The first two issues were addressed, mostly, by a third-party optimized-for-Mac version called Bon Echo, which has been my primary browser at work (where I needed some FF plugins, and where our web apps aren't always compatible with Safari) for the past couple years. Bon Echo was a good compromise, and I'm immensely grateful to the guy who's been doing those Mac-optimized builds. And in fact, he's continuing to do Mac-optimized builds, under the new name Minefield. (He always uses the name that the previous beta version of Firefox used, because he can't use the name Firefox, for trademark reasons.)
(Someone is bound to mention Camino along about now. I like Camino a lot, but (a) it doesn't do FF plugins, and (b) I don't like it quite as much as Safari. So at work I switched from Camino to Bon Echo when I started needing plugins.)
But Minefield is no longer quite as necessary as it was, because FF3 addresses the first two issues above. It looks like a lovely sleek Mac-native browser, and it no longer feels slow. Very nice work. (It appears that Minefield is even faster than FF3 on the Mac, though, so there's still reasons to use it.)
I'll still be using Safari at home, but it's no longer the obvious choice (for me) that it was until now.

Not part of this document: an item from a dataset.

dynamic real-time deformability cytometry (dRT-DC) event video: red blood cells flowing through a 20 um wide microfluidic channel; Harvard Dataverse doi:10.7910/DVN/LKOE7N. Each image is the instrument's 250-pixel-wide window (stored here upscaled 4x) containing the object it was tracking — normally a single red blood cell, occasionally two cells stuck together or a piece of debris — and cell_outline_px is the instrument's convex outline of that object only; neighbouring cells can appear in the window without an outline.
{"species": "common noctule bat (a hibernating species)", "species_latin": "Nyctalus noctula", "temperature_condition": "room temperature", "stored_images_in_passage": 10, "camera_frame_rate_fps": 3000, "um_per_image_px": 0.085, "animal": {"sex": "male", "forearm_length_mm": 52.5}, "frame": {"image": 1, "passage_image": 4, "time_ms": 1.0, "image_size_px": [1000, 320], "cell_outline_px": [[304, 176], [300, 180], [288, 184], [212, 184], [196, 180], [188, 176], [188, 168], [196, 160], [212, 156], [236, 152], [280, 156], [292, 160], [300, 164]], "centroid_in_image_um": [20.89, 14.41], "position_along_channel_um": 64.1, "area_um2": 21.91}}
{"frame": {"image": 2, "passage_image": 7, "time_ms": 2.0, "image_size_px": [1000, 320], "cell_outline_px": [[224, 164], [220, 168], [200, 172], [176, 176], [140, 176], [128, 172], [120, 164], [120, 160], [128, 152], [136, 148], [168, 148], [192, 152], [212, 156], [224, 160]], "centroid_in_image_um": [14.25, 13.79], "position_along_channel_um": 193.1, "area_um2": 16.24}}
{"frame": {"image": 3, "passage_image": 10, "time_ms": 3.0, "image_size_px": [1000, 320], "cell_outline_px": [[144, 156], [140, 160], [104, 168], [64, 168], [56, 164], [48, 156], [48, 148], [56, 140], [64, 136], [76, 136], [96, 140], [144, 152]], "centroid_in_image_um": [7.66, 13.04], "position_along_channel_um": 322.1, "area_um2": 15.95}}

The other software release that caught my attention this week was Odysseus 0.9 beta. I have a long post in progress about Odysseus and Mail.app and Eudora; for now, suffice it to say that Odysseus has come a long way in the past eight months, but they've still got a ways to go. Despite their odd continued claims that they'll be releasing 1.0 by the end of June (eleven days from now), I would guess it'll be more like August. At any rate, the 0.9 beta is not ready for use as your main mail software (as the IDS folks explicitly note), but if you want to get a sense of what it might turn into, this might be a good release to take a look at. Available for both Mac and Windows.